Now while the Chainless might be a tad “unconventional,” it’s not the worst thing out there by far. An anonymous elected official sent me a link to Cracked.com that listed “5 Giant City-wide Parties You Won’t Believe Are Real.” The Chainless, AJ and Vinotok aren’t on the list. But the Burning Tar Barrel Festival is. That takes place in a town in England. The citizens soak barrels in tar, light them on fire and carry them through the streets on their shoulders. The people fight for control of the heavy flaming barrels that they hoist over their heads. They have smaller burning barrels for the kids. Then there is the Baby Leaping Festival in Spain. Parents put their kids on a mattress in the street and a guy in a yellow suit leaps over them. That’s been going on since the 1620s. In Japan, there’s a festival called Kanamara Matsuri where everything is decorated in phalluses. There’s a moose poop festival in Alaska and a festival in Spain where men jump into a corral of wild horses and try to shear their manes and tails. That tops out the five. The Chainless seems downright tame by comparison.
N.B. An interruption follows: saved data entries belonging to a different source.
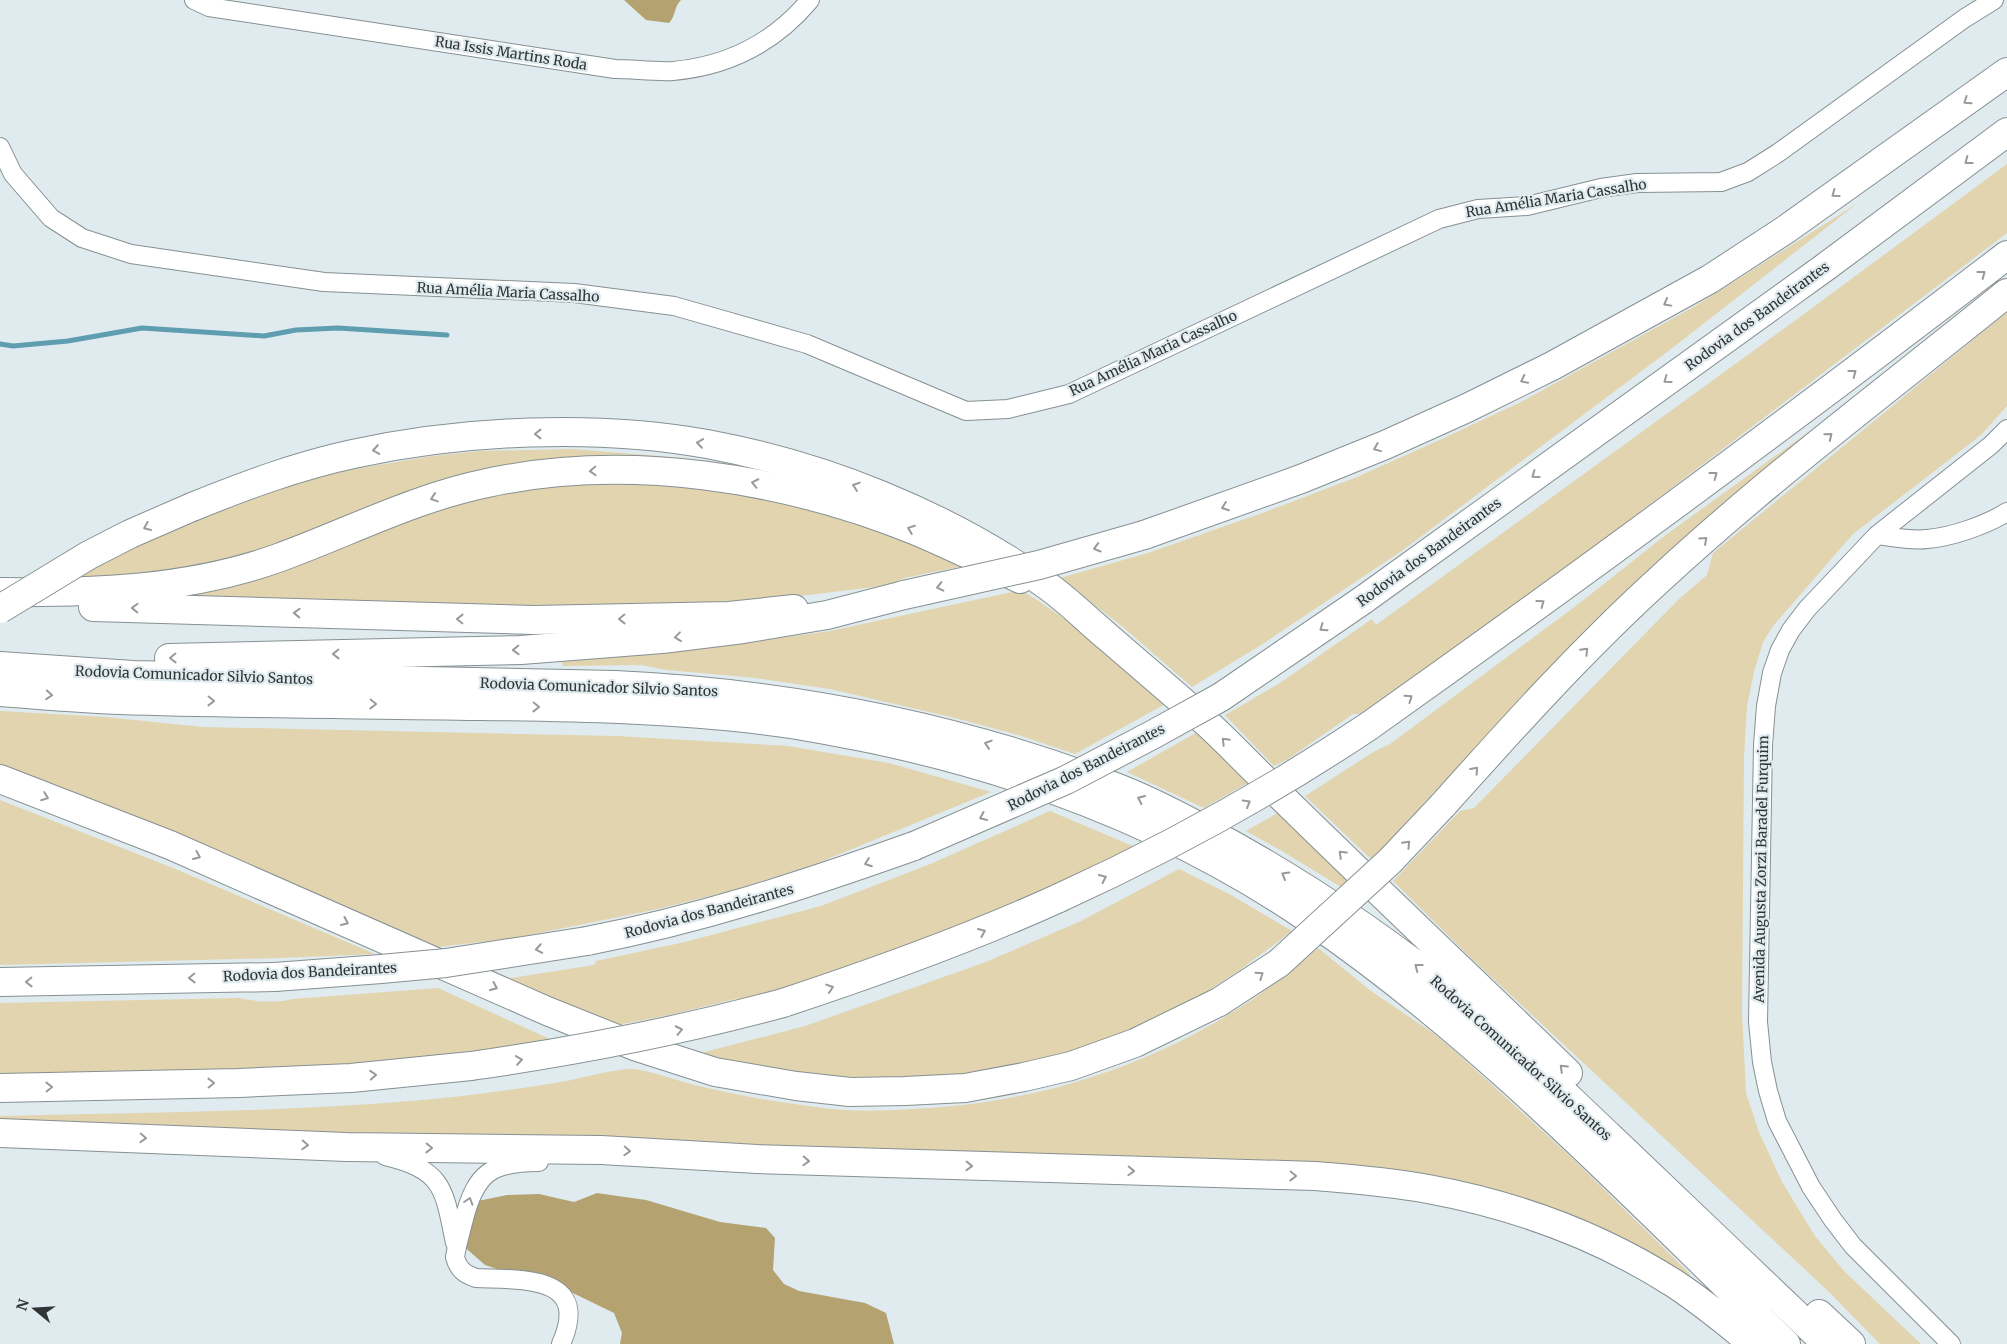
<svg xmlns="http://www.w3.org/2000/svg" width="2007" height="1344" font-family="Merriweather,serif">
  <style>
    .green { fill: #e1d4ae }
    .forest { fill: #b4a371 }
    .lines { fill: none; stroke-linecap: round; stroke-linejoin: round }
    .stream { stroke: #5f9db1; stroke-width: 5 }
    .minor-casing { stroke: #869093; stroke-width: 20 }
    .trunk-casing { stroke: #869093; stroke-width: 30 }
    .motorway-casing { stroke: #869093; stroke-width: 30 }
    .minor { stroke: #fff; stroke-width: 18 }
    .trunk { stroke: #fff; stroke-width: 28 }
    .motorway { stroke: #fff; stroke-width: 28 }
    .motorway-bridge-casing { stroke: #869093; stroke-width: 30; stroke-linecap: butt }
    .motorway-bridge { stroke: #fff; stroke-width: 28 }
    .oneway { stroke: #989a9a }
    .labels { text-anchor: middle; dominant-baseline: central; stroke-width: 4.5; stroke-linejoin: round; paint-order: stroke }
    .street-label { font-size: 14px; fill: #303435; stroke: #e0ebef }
  </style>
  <rect width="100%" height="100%" fill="#e0ebef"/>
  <path class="green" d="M2007 164V233L1441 663 1362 714H1353L1288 759 1274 766 1225 715 1280 683 1372 619 1376 625 1804 314Z
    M1858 203 1671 349 1403 550 1261 645 1192 687 1123 627 1060 578 1148 553 1268 511 1357 477 1444 438 1523 401 1697 305Z
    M2007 312V406L1981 435 1853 534 1773 626 1763 642 1754 672 1747 706 1744 756 1742 1012 1746 1093 1759 1132 1782 1182 1815 1236 1844 1271 1921 1344H1880L1828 1291 1472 959 1393 881 1460 811 1474 808 1679 599 1707 575 1713 553Z
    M1810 431 1710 517 1439 794 1435 791 1372 860 1305 796 1375 751 1390 744 1581 602 1667 534Z
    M572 449 684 458V465L610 463 231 562 62 587 92 569 162 533 284 488 331 473 432 456 480 451Z
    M634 477 812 504 973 564 904 578 898 582 875 587 774 599 656 605H427L172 597 474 493Z
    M1021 590C1075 623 1119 661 1167 703L1075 754 1018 735 955 718 830 689 756 678 667 670 641 665 563 666 561 660 660 654 830 631Z
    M0 711 105 717 203 727 617 736 788 746 889 763 991 792 813 865 730 891 658 909 544 932 509 939 428 948 0 769Z
    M1199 731 1251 781 1204 808 1127 772Z
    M0 800 173 868 375 954 280 958 0 965Z
    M1050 811 1135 847 1045 892 845 971 743 1001 735 999 674 1014 612 1026 499 980 594 965 596 961 685 942 821 906 928 865Z
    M1281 811 1351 879 1341 887 1282 851 1246 831Z
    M1179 869 1231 895 1292 931 1237 972 1197 998 1156 1021 1080 1051 1041 1061 959 1076 869 1080 824 1078 693 1055 805 1026 986 962 1081 921Z
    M1318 948 1371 991 1433 1033 1457 1053 1574 1160 1690 1274 1688 1280 1496 1195 0 1128V1116C137 1113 275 1112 411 1101 461 1097 511 1090 561 1082 583 1078 606 1071 628 1069 644 1068 678 1081 695 1085 734 1095 776 1102 816 1107 847 1112 881 1111 912 1109 1061 1103 1207 1048 1318 948Z
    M438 988 554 1041 432 1057 412 1061 238 1071 0 1078V1003L239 998C256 1002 276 1003 293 999Z"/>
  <path class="forest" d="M624 0H681C674 6 676 16 669 23L646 20Z
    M597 1193 646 1200 720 1222 766 1228 775 1238 773 1270 784 1284 799 1291 865 1303 886 1313 894 1344H620L622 1333 614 1313 546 1280 506 1272 485 1265 461 1244 478 1201 507 1195 539 1194 574 1202Z"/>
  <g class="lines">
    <path class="stream" d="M0 344 13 346 68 341 142 328 264 336 296 330 338 328 447 335"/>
    <g class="minor-casing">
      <path id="minor" d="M194 0 209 7 615 69C633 69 654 72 673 71 729 66 774 43 810 0
        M0 147 13 174 51 218 82 238 131 254 324 282 574 293 674 306 807 344 966 411 1008 409 1069 394 1439 219 1478 209 1527 206 1601 188 1637 183 1721 182 1748 172 1778 153 1965 18 1994 0
        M1877 535C1893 537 1911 541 1927 539 1952 537 1986 525 2007 512
        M385 1156C444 1170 444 1189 455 1243
        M539 1162C492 1162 476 1172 464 1219 461 1231 457 1244 455 1257 458 1269 464 1274 476 1278 520 1280 592 1274 561 1344
        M1951 1344 1853 1246 1833 1220 1811 1187 1777 1121 1768 1091 1762 1062 1758 1022 1763 745 1766 706 1772 673 1780 650 1791 630 1807 609 1877 535 1991 445 2007 429"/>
    </g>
    <g class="trunk-casing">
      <path id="trunk" d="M0 592C93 593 189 590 278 558 347 533 414 498 487 483 627 453 782 477 914 530 950 545 985 562 1020 579
        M93 607 534 620 729 616 794 609"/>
    </g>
    <g class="motorway-casing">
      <path id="motorway" d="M192 507C244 486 297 466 353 454 463 430 596 424 707 444 825 466 943 513 1042 582 1066 598 1087 620 1110 639 1142 667 1176 695 1208 724 1237 751 1265 781 1294 809 1385 898 1477 985 1568 1073
        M1144 535 1301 479 1385 445 1467 408 1552 366 1710 279 1785 230 2007 72
        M1363 600 1824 268 2007 132
        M169 658 521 650 662 639 743 629 827 615 904 595
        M0 666 133 675 615 685C786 693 949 724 1110 785 1143 797 1176 814 1207 831 1295 878 1379 934 1457 997 1510 1040 1560 1090 1610 1137 1682 1206 1755 1275 1827 1344
        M0 692C40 695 80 699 120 700 240 704 360 704 480 706 576 707 673 709 769 721 805 725 842 733 877 740 1031 773 1179 830 1309 919 1484 1038 1634 1198 1786 1344
        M1369 726C1585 573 1797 416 2007 255
        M0 779 170 845 547 1011 637 1047 715 1072 796 1086 850 1092 905 1091 965 1088 1024 1077 1071 1066 1135 1043 1219 1002
        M1442 806C1512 728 1582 650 1660 579 1770 477 1891 387 2007 293
        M587 941C701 919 804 885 914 846
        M0 982 275 977
        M783 1003C877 972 969 939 1059 898
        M0 1088 239 1083 351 1078 471 1066
        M0 1133 346 1147 601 1150 757 1159 1315 1176C1353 1179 1391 1182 1428 1189 1515 1205 1600 1236 1675 1284 1702 1302 1728 1323 1753 1344
        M1819 1314 1851 1344"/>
    </g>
    <use href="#minor" class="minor"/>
    <use href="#trunk" class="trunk"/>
    <use href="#motorway" class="motorway"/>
    <g class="motorway-bridge-casing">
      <path id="motorway-bridge" d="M904 595 1039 565 1144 535
        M0 609 89 555 130 534 192 507
        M914 846 1066 780 1152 735 1221 697 1363 600
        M1059 898C1169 848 1269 793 1369 726
        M275 977 381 969 446 963 587 941
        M1219 1002 1279 963 1390 861 1442 806
        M471 1066C577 1051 680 1031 783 1003"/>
    </g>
    <use href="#motorway-bridge" class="motorway-bridge"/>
  </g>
  <defs><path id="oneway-chevron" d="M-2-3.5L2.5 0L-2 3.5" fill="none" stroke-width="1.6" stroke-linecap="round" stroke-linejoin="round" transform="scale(1.25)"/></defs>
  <g class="oneway">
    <use href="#oneway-chevron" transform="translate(1967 101) rotate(145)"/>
    <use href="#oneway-chevron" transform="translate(1968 161) rotate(143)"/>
    <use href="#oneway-chevron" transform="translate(1835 194) rotate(144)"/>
    <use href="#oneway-chevron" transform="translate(1982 274) rotate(-37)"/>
    <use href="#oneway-chevron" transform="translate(1667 303) rotate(151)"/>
    <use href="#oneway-chevron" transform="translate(1853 373) rotate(-37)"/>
    <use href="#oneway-chevron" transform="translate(1524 380) rotate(154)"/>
    <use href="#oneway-chevron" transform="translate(1667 380) rotate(144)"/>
    <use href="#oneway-chevron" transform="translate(538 434) rotate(180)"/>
    <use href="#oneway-chevron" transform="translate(1829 436) rotate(-39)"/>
    <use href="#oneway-chevron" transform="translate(700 443) rotate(-172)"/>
    <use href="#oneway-chevron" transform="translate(1377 448) rotate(158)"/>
    <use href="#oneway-chevron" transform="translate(376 450) rotate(171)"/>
    <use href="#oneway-chevron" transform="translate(593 471) rotate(177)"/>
    <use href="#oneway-chevron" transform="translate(1535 475) rotate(144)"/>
    <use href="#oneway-chevron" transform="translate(1714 475) rotate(-37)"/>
    <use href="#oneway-chevron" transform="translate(755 483) rotate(-168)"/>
    <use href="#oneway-chevron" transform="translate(856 486) rotate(-161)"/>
    <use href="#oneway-chevron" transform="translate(434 498) rotate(162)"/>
    <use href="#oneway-chevron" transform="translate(1225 507) rotate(160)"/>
    <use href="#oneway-chevron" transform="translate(147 527) rotate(157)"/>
    <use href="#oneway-chevron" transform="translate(911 529) rotate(-159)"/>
    <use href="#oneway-chevron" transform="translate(1704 540) rotate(-42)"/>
    <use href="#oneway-chevron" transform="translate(1097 548) rotate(164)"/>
    <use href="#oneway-chevron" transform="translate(940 587) rotate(167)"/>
    <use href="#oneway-chevron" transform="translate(1541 603) rotate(-36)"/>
    <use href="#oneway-chevron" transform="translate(135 608) rotate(-178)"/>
    <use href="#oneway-chevron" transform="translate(297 613) rotate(-178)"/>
    <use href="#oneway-chevron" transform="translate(460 619) rotate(-179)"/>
    <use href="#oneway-chevron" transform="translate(622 619) rotate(179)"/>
    <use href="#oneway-chevron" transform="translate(1323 628) rotate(145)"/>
    <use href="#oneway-chevron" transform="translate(678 637) rotate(173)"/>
    <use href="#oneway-chevron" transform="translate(516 650) rotate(178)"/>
    <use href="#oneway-chevron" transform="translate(1585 651) rotate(-46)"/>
    <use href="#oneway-chevron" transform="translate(336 654) rotate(179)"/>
    <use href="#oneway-chevron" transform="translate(173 658) rotate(179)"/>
    <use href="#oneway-chevron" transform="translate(49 695) rotate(4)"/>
    <use href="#oneway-chevron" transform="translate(1409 698) rotate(-35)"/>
    <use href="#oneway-chevron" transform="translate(211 701) rotate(1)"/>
    <use href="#oneway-chevron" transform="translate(373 704) rotate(1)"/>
    <use href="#oneway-chevron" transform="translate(536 707) rotate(1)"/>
    <use href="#oneway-chevron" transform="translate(1225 741) rotate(-135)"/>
    <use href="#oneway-chevron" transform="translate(988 744) rotate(-162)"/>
    <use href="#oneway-chevron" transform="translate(1475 770) rotate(-48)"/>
    <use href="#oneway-chevron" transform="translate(45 797) rotate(21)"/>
    <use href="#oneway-chevron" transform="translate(1141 799) rotate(-155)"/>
    <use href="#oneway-chevron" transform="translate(1247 803) rotate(-30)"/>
    <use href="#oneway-chevron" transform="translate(983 817) rotate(156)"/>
    <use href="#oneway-chevron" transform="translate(1407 844) rotate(-46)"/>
    <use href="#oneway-chevron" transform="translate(1342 854) rotate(-136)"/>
    <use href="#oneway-chevron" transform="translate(197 856) rotate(23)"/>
    <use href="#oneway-chevron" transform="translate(868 863) rotate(160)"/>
    <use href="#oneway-chevron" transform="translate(1285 875) rotate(-150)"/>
    <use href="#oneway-chevron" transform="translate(1103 878) rotate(-25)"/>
    <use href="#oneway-chevron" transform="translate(345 922) rotate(24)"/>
    <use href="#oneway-chevron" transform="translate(982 932) rotate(-23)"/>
    <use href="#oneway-chevron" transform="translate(539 949) rotate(170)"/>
    <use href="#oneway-chevron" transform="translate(1418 967) rotate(-142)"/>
    <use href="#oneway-chevron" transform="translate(1260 975) rotate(-34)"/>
    <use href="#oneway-chevron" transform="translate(192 978) rotate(179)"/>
    <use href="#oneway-chevron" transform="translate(29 982) rotate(179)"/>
    <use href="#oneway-chevron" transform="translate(494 987) rotate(24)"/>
    <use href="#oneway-chevron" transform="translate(830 988) rotate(-18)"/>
    <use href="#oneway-chevron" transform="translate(679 1030) rotate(-12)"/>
    <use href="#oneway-chevron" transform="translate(519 1060) rotate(-8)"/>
    <use href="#oneway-chevron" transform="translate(1563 1068) rotate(-136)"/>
    <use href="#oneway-chevron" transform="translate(373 1075) rotate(-5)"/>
    <use href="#oneway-chevron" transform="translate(211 1083) rotate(-1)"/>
    <use href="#oneway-chevron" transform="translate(49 1087) rotate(-1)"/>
    <use href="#oneway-chevron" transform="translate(143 1138) rotate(3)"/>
    <use href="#oneway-chevron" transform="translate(305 1145) rotate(3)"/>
    <use href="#oneway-chevron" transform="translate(429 1148) rotate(1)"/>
    <use href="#oneway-chevron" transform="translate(627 1151) rotate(3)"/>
    <use href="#oneway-chevron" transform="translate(806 1161) rotate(2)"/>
    <use href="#oneway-chevron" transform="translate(969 1166) rotate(2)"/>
    <use href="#oneway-chevron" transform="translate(1131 1171) rotate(2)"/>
    <use href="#oneway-chevron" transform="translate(1293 1176) rotate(1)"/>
    <use href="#oneway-chevron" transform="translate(469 1201) rotate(-72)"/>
  </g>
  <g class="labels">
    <g class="street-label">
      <text transform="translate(511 53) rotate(9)">Rua Issis Martins Roda</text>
      <text transform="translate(1556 198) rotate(-9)">Rua Amélia Maria Cassalho</text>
      <text transform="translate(508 292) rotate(3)">Rua Amélia Maria Cassalho</text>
      <text transform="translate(1757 316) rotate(-36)">Rodovia dos Bandeirantes</text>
      <text transform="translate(1153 353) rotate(-25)">Rua Amélia Maria Cassalho</text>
      <text transform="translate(1429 552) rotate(-36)">Rodovia dos Bandeirantes</text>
      <text transform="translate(194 675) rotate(2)">Rodovia Comunicador Silvio Santos</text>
      <text transform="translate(599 687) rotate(2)">Rodovia Comunicador Silvio Santos</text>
      <text transform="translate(1086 767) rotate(-27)">Rodovia dos Bandeirantes</text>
      <text transform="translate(1761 869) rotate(-89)">Avenida Augusta Zorzi Baradel Furquim</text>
      <text transform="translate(709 911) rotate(-15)">Rodovia dos Bandeirantes</text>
      <text transform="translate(310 972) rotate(-3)">Rodovia dos Bandeirantes</text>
      <text transform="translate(1521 1058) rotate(42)">Rodovia Comunicador Silvio Santos</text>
    </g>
  </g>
  <g transform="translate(35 1309) rotate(288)" stroke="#e0ebef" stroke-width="4" paint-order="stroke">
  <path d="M0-4L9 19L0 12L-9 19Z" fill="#303435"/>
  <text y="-8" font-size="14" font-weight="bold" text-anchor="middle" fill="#303435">N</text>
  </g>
</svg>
So, as someone pointed out about Crested Butte…most of our homegrown events go too far at some point and then the safety response goes too far and pretty quickly a happy balance is reached and the events continue. The Vinotok bonfire isn’t 300 feet tall anymore but it’s still pretty damn impressive. The Chainless is another on that list.
So with some common (Crested Butte) sense, life can go on. Lose the threat of the pat down. Seriously. Ask people to show a little more respect for the event and act older than a 15-year-old with a shot glass and not go overboard before or during the race. See Rule Number 1 (and 1a). Both sides can move a bit and get what they want. If not, don’t be surprised if an organic “pirate” event takes shape and nothing changes but the surprise factor. (See the Gadfly on page 16.)
Hey, the alternative could always be a chainless, burning barrel race decorated with moose droppings and phalluses that ends with a jump over the Harvest Mother’s baby while we pat each other down. There’s something intrinsically Crested Butte about that.